Department of Otolaryngology-Head and Neck Surgery, The Hospital for Sick Children, Temerty Faculty of Medicine, University of Toronto, Toronto, Ontario, Canada.
Department of Critical Care Medicine, The Hospital for Sick Children, Temerty Faculty of Medicine, University of Toronto, Toronto, Ontario, Canada.
Laryngoscope. 2022 Mar;132(3):687-694. doi: 10.1002/lary.29625. Epub 2021 May 25.
OBJECTIVES/HYPOTHESIS: Assess the risks and benefits of adenotonsillectomy (AT) for obstructive sleep apnea (OSA) in children with cerebral palsy (CP).
Systematic review.
We conducted a systematic review of Medline, Embase, and Cochrane Central Registry from 1946 to 2021. Broad search concepts included cerebral palsy, pediatric, tonsillectomy/adenoidectomy, and sleep. Additional articles were identified by searching reference lists. Studies on the safety and efficacy of AT for OSA management in children with CP were included.
Fifteen articles met inclusion criteria. Articles were classified into one or more of four themes: intraoperative risk (n = 1), postoperative risk (n = 3), postoperative care requirements (n = 6), and surgical outcomes (n = 7). No intraoperative anesthetic complications were reported. Postoperatively, respiratory complications including pneumonia were common and necessitated additional airway management. Following AT, children with CP required close postoperative observation, experienced increased lengths of stay, and had increased odds of unplanned intensive care unit (ICU) admission. Benefits following AT were improvement in OSA as measured by a reduction in obstructive apnea-hypopnea index (OAHI) as well as improved quality of life in some; however, many patients went on to require tracheostomy due to persistent OSA.
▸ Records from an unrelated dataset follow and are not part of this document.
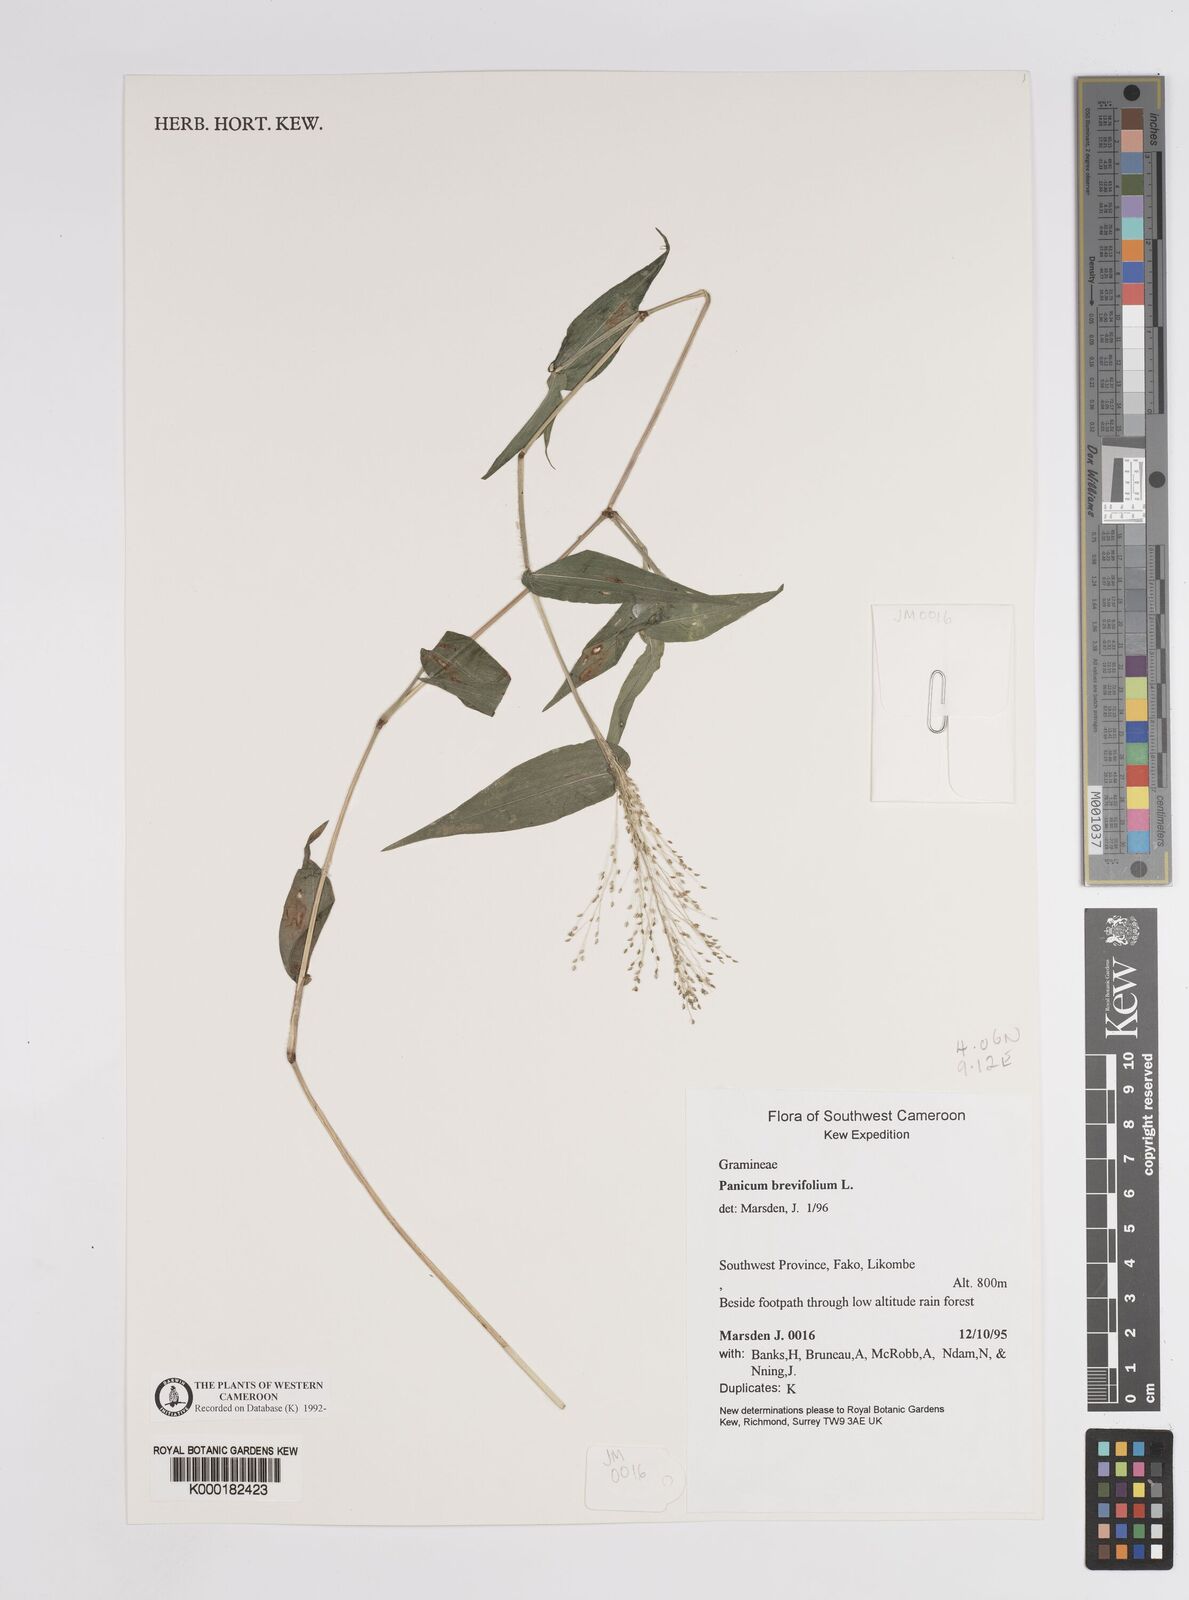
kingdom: Plantae
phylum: Tracheophyta
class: Liliopsida
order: Poales
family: Poaceae
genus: Panicum
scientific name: Panicum brevifolium
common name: Shortleaf panic grass
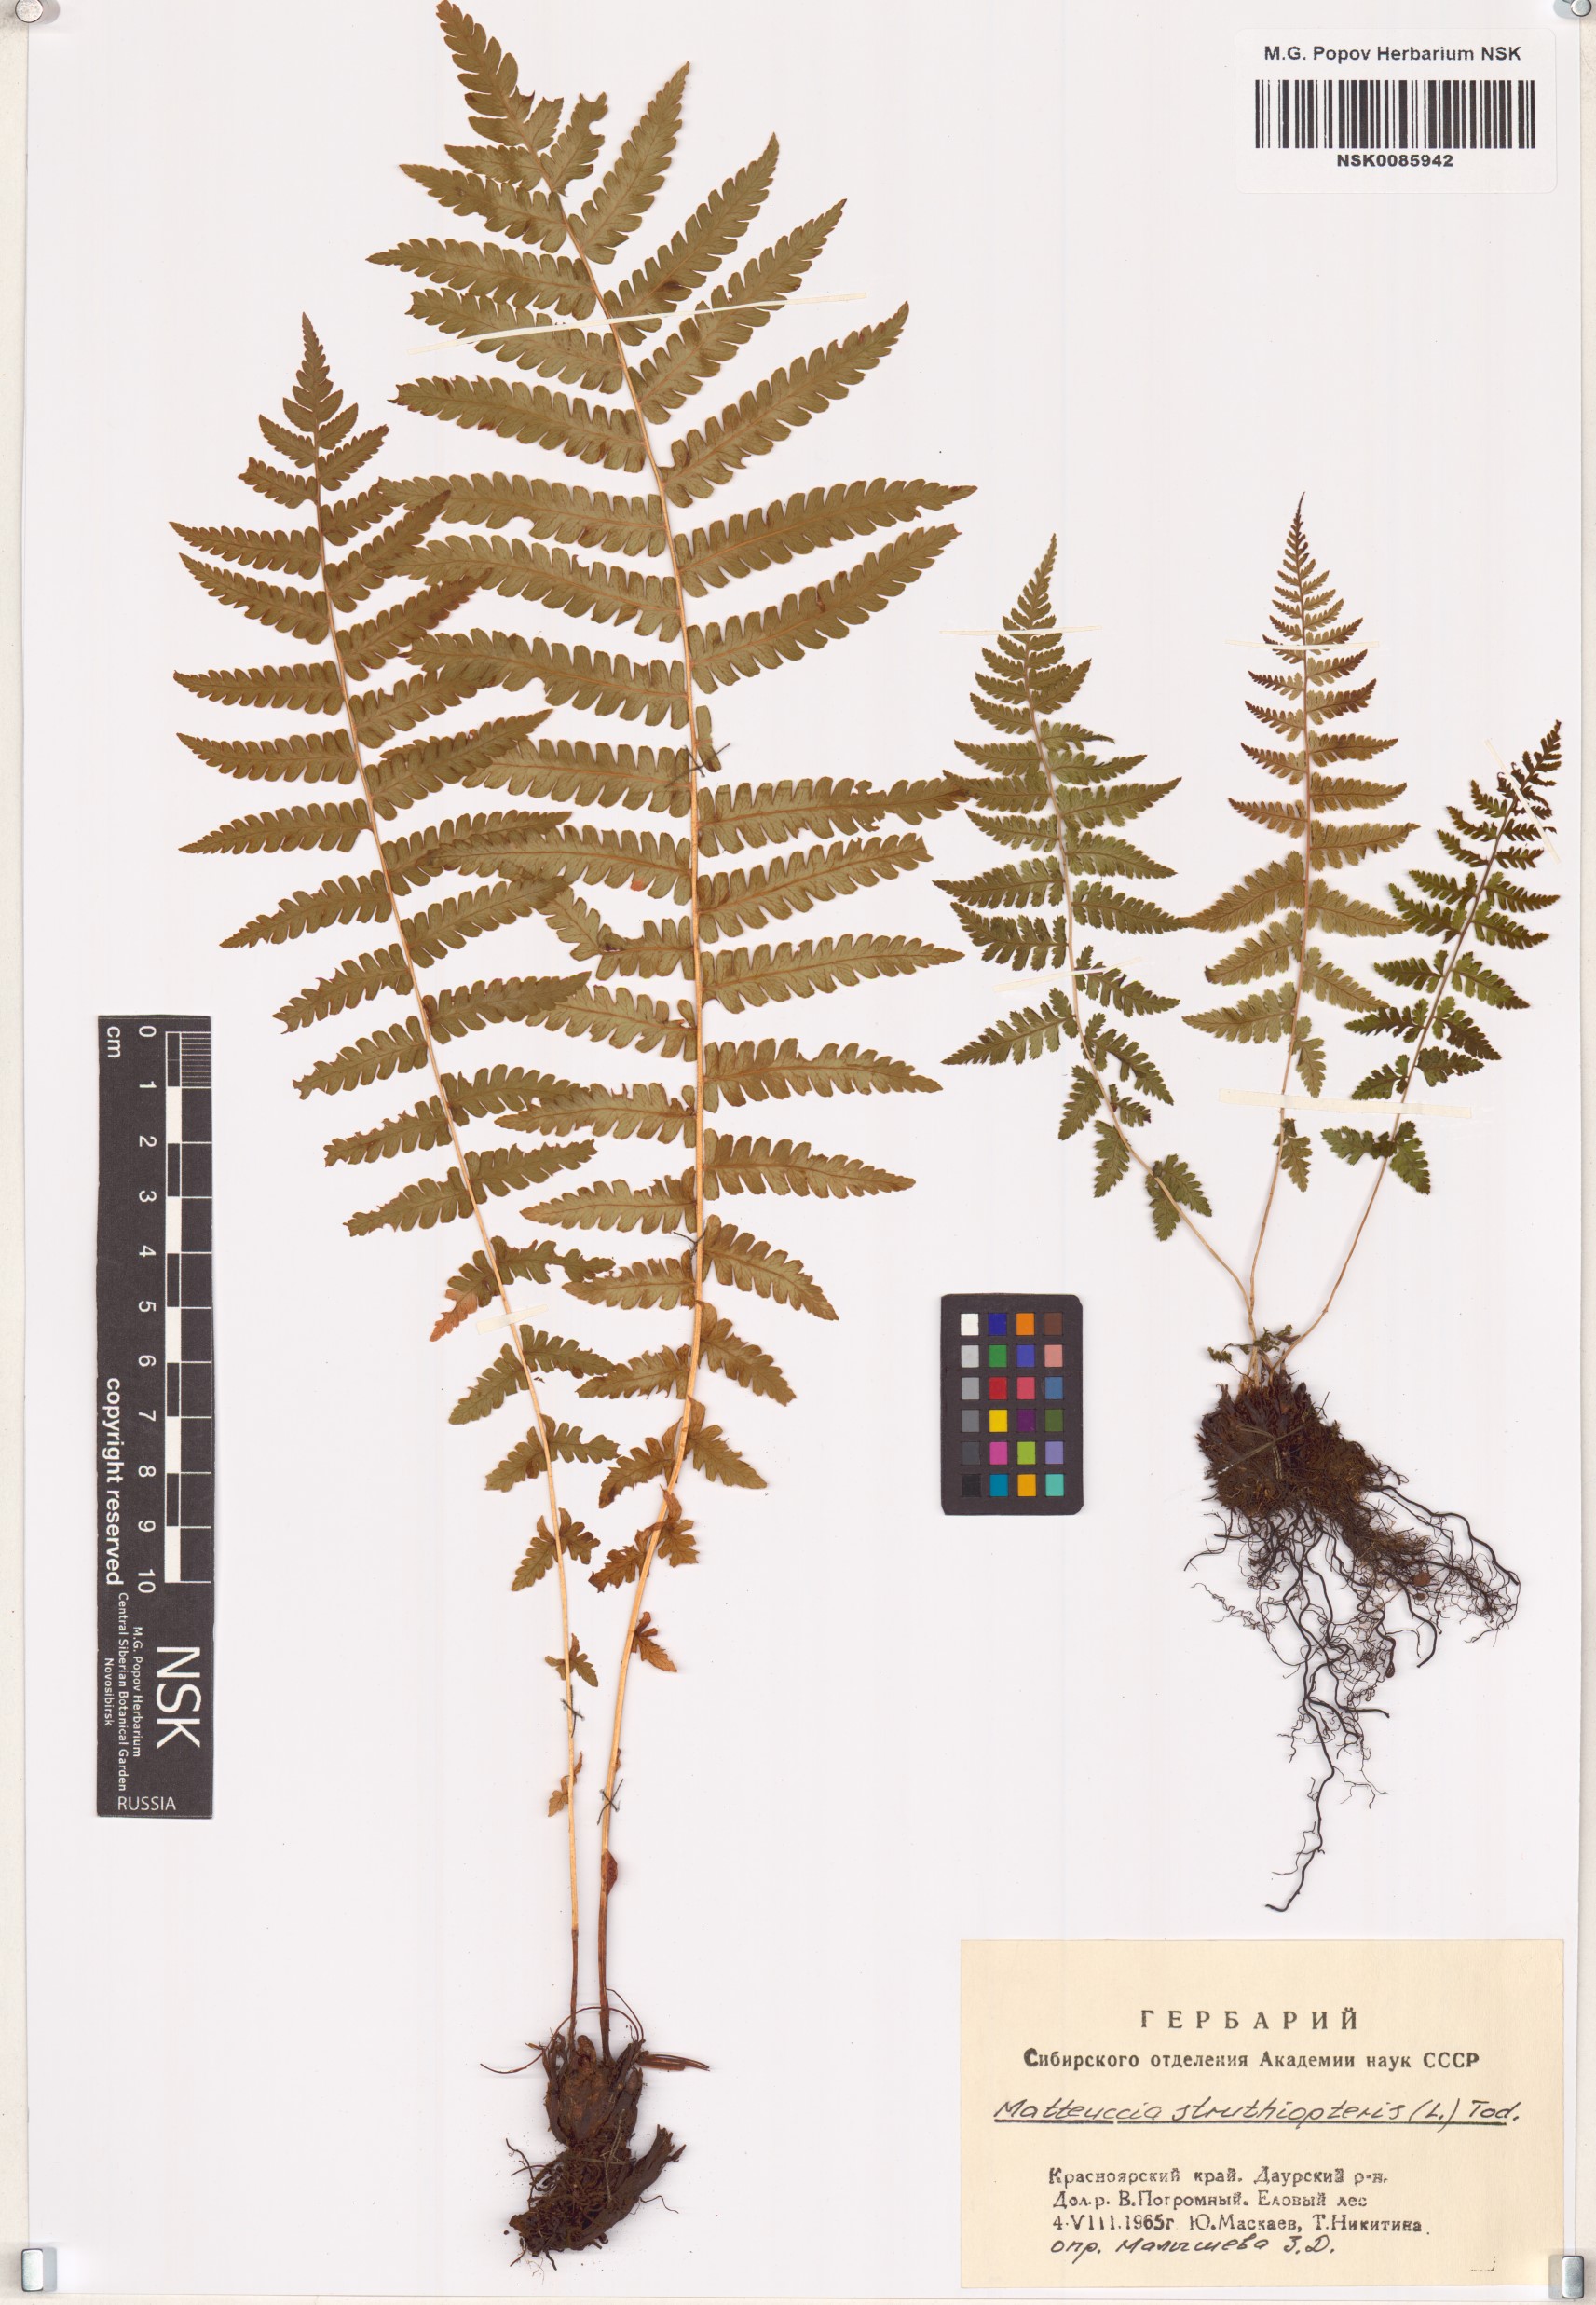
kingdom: Plantae
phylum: Tracheophyta
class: Polypodiopsida
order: Polypodiales
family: Onocleaceae
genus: Matteuccia
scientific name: Matteuccia struthiopteris
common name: Ostrich fern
Children with CP who undergo AT have a significant risk of developing a postoperative respiratory complication. Realistic counseling of families around increased perioperative risks in this population is imperative and close postoperative monitoring is critical. Many children will obtain a reduction in OAHI, but additional surgical management is often required, including tracheostomy. Further research is needed to determine the best management strategy for OSA in children with CP. Laryngoscope, 132:687-694, 2022.
目的/假设:评估脑瘫(CP)儿童腺样体扁桃体切除术(AT)治疗阻塞性睡眠呼吸暂停(OSA)的风险和益处。
系统评价。
我们对 1946 年至 2021 年期间的 Medline、Embase 和 Cochrane 中央登记处进行了系统检索。广泛的搜索概念包括脑瘫、儿科、扁桃体切除术/腺样体切除术和睡眠。通过搜索参考文献列表确定了其他文章。纳入了关于 CP 儿童 OSA 管理中 AT 的安全性和疗效的研究。
15 篇文章符合纳入标准。文章分为四个主题之一或多个主题:术中风险(n=1)、术后风险(n=3)、术后护理要求(n=6)和手术结果(n=7)。没有报告术中麻醉并发症。术后,包括肺炎在内的呼吸道并发症很常见,需要额外的气道管理。行 AT 后,CP 患儿需要密切术后观察,住院时间延长,且计划外入住重症监护病房(ICU)的几率增加。AT 后,许多患者因持续的 OSA 而需要进行气管切开术,因此 CP 患儿的 OSA 得到了改善,这可以通过阻塞性睡眠呼吸暂停低通气指数(OAHI)的降低来衡量,且一些患者的生活质量也得到了改善。
行 AT 的 CP 患儿发生术后呼吸并发症的风险显著增加。对该人群围手术期风险进行现实的咨询至关重要,术后密切监测也至关重要。许多患儿的 OAHI 会降低,但通常需要额外的手术治疗,包括气管切开术。需要进一步研究以确定 CP 儿童 OSA 的最佳管理策略。《喉镜》,132:687-694,2022。